2. As a Blues supporter in Origin, yes the referee did give the opposition a lot of unnecessary help and perpetrated a double standard in his decisions. That is the worst adjudication of rugby league I have seen since the International Judiciary didn’t suspend Nigel Vagana for his dirty high tackle in a match a few years ago.

gilmae
16 years ago

/points and laughs at Vee unleashing the traditional excuse for a beaten side

Niall
16 years ago

The 457 Visa is an interesting creature. It allows British citizen fathers to sponsor sons into the country to take over directorship of major companies, which ASIC smiles upon, but doesn’t allow lenders to treat said sons as permanent residents, so they can buy their own home. Under a 457 visa, no-one qualifies. There other visa flavours which permit the same ASIC sanctioned happenings as well as permanent residency, which makes me wonder if all the right questions are being asked at the time of application.

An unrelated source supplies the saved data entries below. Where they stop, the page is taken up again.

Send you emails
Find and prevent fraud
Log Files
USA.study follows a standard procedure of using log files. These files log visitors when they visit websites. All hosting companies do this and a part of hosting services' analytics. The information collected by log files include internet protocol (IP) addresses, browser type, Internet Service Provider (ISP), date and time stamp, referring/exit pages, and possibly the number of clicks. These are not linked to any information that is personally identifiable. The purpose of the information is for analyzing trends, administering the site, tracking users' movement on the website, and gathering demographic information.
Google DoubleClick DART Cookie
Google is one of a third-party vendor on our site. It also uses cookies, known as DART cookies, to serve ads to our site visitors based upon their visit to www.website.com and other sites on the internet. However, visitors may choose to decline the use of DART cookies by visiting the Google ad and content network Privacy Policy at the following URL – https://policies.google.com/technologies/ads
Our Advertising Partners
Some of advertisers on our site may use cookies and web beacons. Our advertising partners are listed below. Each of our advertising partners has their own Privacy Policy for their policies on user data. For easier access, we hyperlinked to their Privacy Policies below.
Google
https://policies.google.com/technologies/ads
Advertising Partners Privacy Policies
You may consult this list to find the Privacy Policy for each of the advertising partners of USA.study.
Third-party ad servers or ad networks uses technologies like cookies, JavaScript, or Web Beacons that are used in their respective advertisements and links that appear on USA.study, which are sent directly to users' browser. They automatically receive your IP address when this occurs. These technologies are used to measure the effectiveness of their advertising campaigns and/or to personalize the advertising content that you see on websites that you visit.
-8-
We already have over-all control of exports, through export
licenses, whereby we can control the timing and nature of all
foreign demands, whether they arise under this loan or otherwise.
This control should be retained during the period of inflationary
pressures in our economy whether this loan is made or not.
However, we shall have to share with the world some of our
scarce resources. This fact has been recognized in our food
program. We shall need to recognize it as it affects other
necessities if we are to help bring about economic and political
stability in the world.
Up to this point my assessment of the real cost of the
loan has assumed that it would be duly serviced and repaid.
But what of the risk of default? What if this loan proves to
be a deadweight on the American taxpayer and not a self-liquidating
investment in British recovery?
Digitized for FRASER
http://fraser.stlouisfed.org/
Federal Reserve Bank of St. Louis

Interestingly, said son was quite able to buy his home with some help from Dad (company as well?), just so long as the loan didn’t have to be mortgage insured. The lender involved – one of the Big Four – simply turned a blind eye to the Visa restriction and applied a little commercial commonsense. Technically, the lender broke a federal law which requires non-permanent residents to obtain Foreign Investment Review Board approval for the purchase. FIRB were never consulted.

It’s a perverse bureaucratic system we operate under.